Your output should consist solely of the lines from the one with "pink blossom in" through the end of the records, reproduced exactly, both ends included.

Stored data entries
◆ ◆ ◆ ◆
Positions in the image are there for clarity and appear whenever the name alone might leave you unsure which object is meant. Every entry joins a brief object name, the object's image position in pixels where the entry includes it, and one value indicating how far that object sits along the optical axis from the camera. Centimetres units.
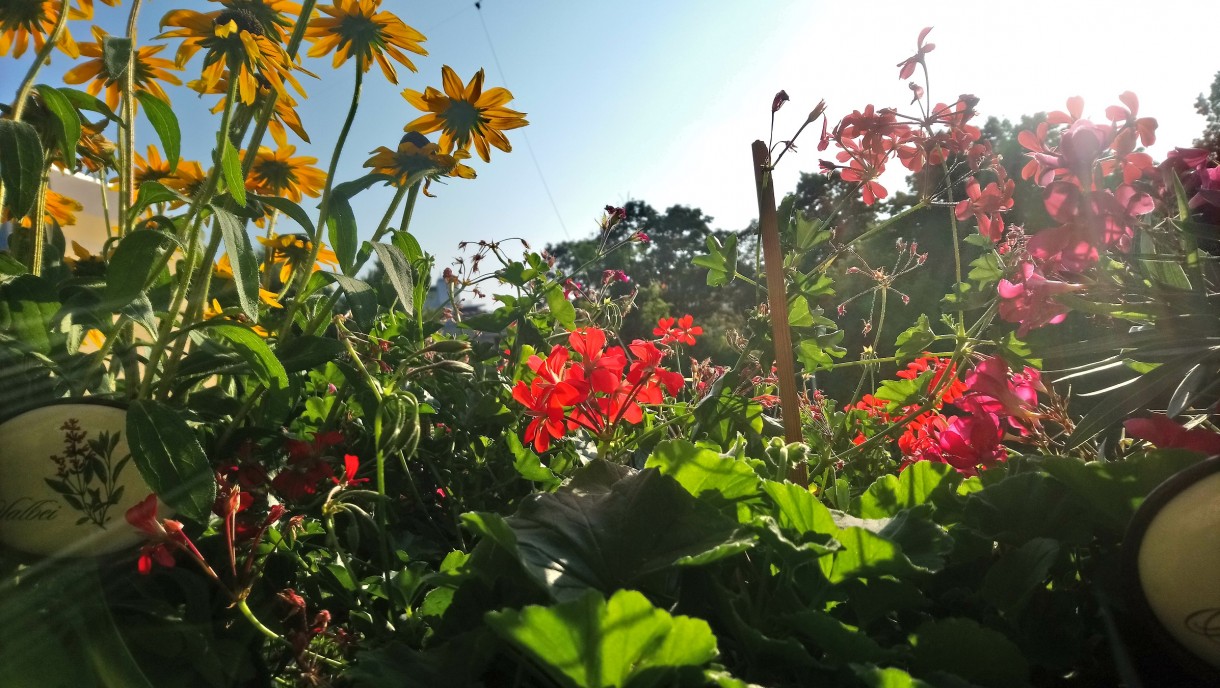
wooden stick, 64
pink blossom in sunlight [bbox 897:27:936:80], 87
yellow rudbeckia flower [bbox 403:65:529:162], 84
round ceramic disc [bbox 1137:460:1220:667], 36
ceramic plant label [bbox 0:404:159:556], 59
◆ ◆ ◆ ◆
*Answer to the exercise*
pink blossom in sunlight [bbox 897:27:936:80], 87
yellow rudbeckia flower [bbox 403:65:529:162], 84
round ceramic disc [bbox 1137:460:1220:667], 36
ceramic plant label [bbox 0:404:159:556], 59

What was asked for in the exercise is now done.